Nachdem ich ihr von dem Angriff erzählt hatte, wartete ich gebannt auf ihre Antwort, die auch nicht lange auf sich warten ließ. Sie war gerade online und hatte meine Nachricht direkt gelesen, als ich sie verschickt hatte.

>Ich hoffe, es war tatsächlich nur ein Mitschüler, der dich erschrecken wollte. Sei dennoch vorsichtig, wenn du rausgehst oder allein zu Hause bist.<

Ihre Worte machten mich wieder nervös. Abgeschlossen war, die Fenster waren auch zu. Ich war sicher. Das war ich doch, oder? Mein Herz begann schneller zu schlagen. Wer Menschen tötete, scheute doch auch vor einem Einbruch sicher nicht zurück. Und wo ich wohnte, wusste Kiras Mörder.

>Ich bin vorsichtig.

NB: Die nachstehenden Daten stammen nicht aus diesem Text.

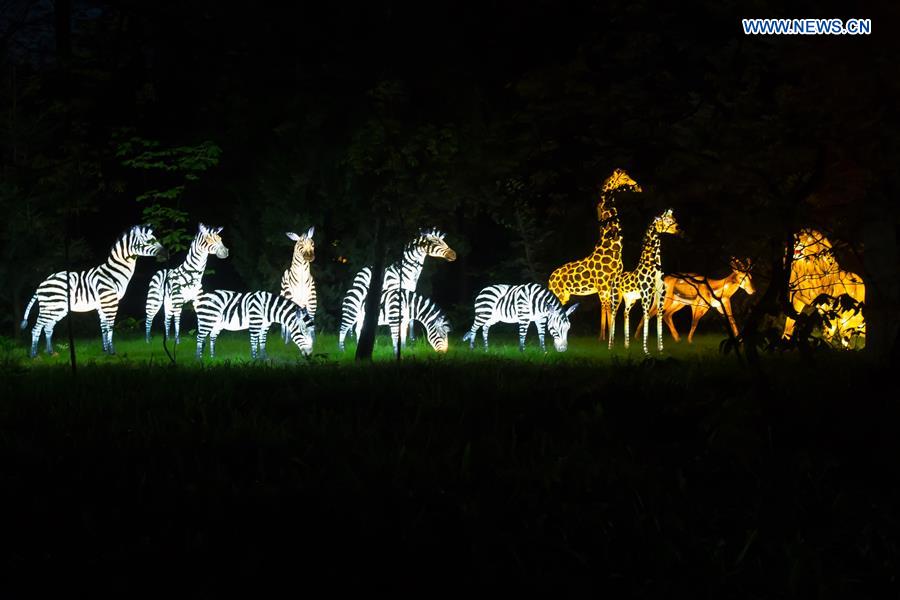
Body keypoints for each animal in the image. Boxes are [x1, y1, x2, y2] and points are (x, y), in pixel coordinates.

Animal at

Wenn ich allein bin, schließe ich alles ab.<

>Das ist gut. Ich wünschte, die Polizei hätte den Typen endlich geschnappt.<

>Ich auch.< Kurz überlegte ich, ob ich Mareike ein Treffen vorschlagen sollte, aber da verabschiedete sie sich bereits, da sie jetzt zu dem Laden fahren wollte. Toll. Allein zu Hause, niemand zum Reden oder Schreiben und meine Fantasie begann sich zu regen und spielte mir Szenarien vor, in denen Kiras Mörder in unserem Garten lauerte, verborgen im Gebüsch und den Blick auf mein Fenster gerichtet.

Natürlich war da niemand. Ich konnte es ganz leicht feststellen, indem ich zum Fenster ging und nach draußen schaute. Mein Herz raste und ich begann meine Finger zu kneten. Es war doch ganz einfach. Aufstehen, zum Fenster gehen, rausschauen.

Mein Körper fühlte sich schwer an, als drücke ihn ein unsichtbares Gewicht auf die Matratze. Ich atmete tief durch und richtete mich schwerfällig auf. Das war schon mal geschafft. Wenn ich erst einmal aus dem Fenster geblickt hatte, wusste ich, dass da niemand war, und konnte aufhören mich verrückt zu machen.

Ich trat an das Fenster und blickte runter in den Garten.

Da war nichts. Niemand stand auf dem Rasen und starrte zu meinem Fenster hoch, niemand kauerte im Gebüsch. Zumindest soweit ich den Garten von hier überblicken konnte, war dort niemand. Seufzend wandte ich mich von meinem Fenster ab und verließ mein Zimmer, um aus den anderen Zimmern nach draußen zu blicken.

Nichts. Das Bild blieb das gleiche, der Garten war leer bis auf ein paar Amseln, die sich jagten, und eine Taube, die über den Rasen trottete. Wäre jemand da gewesen, hätten sich die Tiere sicher nicht so ruhig verhalten, sondern wären weggeflogen.

Und dennoch konnte ich mich nicht gegen das Gefühl wehren, dass mich jemand beobachtete.